On a recent Friday night, my fiancé, George, and I found ourselves sitting in an auditorium at our shared alma mater with a thick spiral bound workbook in front of us with “Living God’s Love: The Sacrament of Marriage” emblazoned on the cover. Just five months earlier, I shrieked with joy as George got down on one knee under the arches at the entryway of campus, and now reality was rapidly sinking in as we began our weekend marriage retreat.
As we sat among 70 engaged couples all at the cusp of making the biggest decision of our lives, I quickly realized that everything we were learning—from managing money to sacramental love—is just as relevant to singles and dating couples as it is to engaged and married couples.
CatholicMatch Institute blogger Bryan Mercier recently posted about preparing for marriage before you get engaged, referencing that priests receive eight years of spiritual education and engaged couple just have to sit through a weekend retreat, if that!
Well, that was us, and I couldn’t agree more.

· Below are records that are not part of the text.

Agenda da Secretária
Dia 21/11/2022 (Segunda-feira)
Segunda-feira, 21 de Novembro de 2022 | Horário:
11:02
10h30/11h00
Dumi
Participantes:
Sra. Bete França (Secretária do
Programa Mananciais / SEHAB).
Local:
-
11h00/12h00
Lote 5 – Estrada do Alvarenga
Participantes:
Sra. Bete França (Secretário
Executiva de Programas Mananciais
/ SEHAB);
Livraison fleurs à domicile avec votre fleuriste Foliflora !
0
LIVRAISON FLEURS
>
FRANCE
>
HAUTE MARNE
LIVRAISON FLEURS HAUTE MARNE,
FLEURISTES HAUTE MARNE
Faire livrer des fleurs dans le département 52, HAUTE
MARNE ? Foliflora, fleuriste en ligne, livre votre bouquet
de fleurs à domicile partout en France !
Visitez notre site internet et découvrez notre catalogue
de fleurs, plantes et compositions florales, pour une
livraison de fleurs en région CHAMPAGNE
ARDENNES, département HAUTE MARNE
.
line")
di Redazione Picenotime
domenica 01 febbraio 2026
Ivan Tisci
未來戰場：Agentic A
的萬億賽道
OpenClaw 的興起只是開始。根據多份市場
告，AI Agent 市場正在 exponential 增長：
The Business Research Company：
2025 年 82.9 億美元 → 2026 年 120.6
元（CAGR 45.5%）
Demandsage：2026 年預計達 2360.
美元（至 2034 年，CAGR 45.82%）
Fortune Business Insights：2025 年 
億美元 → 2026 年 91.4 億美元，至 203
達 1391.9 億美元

The issues we discussed during our marriage retreat went far beyond the 12 hours we had as a group, and I know that all successful couples should spend countless hours diving head first into each aspect of a successfully marriage before they say “I do.”
Whether you are single or in a dating relationship, you can still intentionally prepare for marriage. You are making choices right now that will either positively or negatively affect your relationship with your future spouse. Looking back, I can see God’s hand on my single years, patiently guiding me through the lessons I needed to learn and the qualities I needed to develop before He brought my fiancé into my life.

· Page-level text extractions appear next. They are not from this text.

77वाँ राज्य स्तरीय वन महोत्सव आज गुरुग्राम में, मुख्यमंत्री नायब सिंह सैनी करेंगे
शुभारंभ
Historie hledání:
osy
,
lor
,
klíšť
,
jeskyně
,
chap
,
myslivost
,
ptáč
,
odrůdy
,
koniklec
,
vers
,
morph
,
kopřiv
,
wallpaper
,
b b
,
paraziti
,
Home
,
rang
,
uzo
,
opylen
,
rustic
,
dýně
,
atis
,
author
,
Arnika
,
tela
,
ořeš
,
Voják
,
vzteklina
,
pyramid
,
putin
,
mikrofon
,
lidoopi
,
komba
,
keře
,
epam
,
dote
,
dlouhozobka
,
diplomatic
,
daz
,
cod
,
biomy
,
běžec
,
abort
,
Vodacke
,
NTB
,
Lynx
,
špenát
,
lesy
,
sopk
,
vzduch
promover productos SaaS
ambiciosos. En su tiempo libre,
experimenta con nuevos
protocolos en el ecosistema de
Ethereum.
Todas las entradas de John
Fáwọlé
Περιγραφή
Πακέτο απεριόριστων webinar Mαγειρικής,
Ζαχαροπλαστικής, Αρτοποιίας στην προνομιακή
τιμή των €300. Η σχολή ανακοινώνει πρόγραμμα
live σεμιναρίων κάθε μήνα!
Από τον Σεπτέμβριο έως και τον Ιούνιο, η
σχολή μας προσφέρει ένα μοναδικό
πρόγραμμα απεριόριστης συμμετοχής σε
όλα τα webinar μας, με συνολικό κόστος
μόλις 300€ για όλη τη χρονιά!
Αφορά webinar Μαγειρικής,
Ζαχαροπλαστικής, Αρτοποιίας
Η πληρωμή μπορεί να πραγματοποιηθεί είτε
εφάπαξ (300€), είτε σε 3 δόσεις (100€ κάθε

We learned so many valuable lessons during our marriage retreat that I know will serve as the springboard for future education, and I encourage you to reflect on these topics, as well, as you prepare to date your future husband or wife:
Psychologist John Buri, PHD, encourages couples to consider the “we” instead of “me.” Marriage calls each spouse to abandon any selfish tendencies and make choices that benefit the couple as a unit over his or her individual desires. That could mean giving up a sporting event to finish a task at home or sacrificing a materialistic purchase for an investment that benefits both of you.
Set time aside weekly
It’s difficult to discuss deeper issues within the busyness of everyday life, so many couples designate a specific time each week to hold a couples meeting. Different than a date night, this allows each spouse to bring forward topics that need a deeper dive.
Share in the sacraments
We ended our retreat in the most perfect way—with confession and Mass. Strong Catholic couples worship together and share in each of the sacraments as often as possible!
As expected, communication can make or break a marriage. Married couples that communicate effectively say at least five positive comments for every negative comment and work together to draw out each other in loving, effective discussion.
Never stop dating.
You likely have a married couple in your life whose love and lasting spark brings a smile to everyone’s face. Happy couples never stop dating and take the time to appreciate and love each other every day.
One of the most poignant moments from our marriage retreat came from a speaker that said: “You have been marrying your future spouse all along.”
I glanced at George and thought back to the many decisions we have made to foster a faith-filled courtship. We weren’t just dating. We were preparing for our lives as husband and wife in both the day-to-day events and the larger milestones. Even before we met on CatholicMatch on a seemingly ordinary September day, we were nurturing our future marriage and becoming better Catholics for each other and God.
I pray that you, too, will approach this waiting period with an open heart and mind, ready to learn, grow and fully prepare for the person God has in store for you.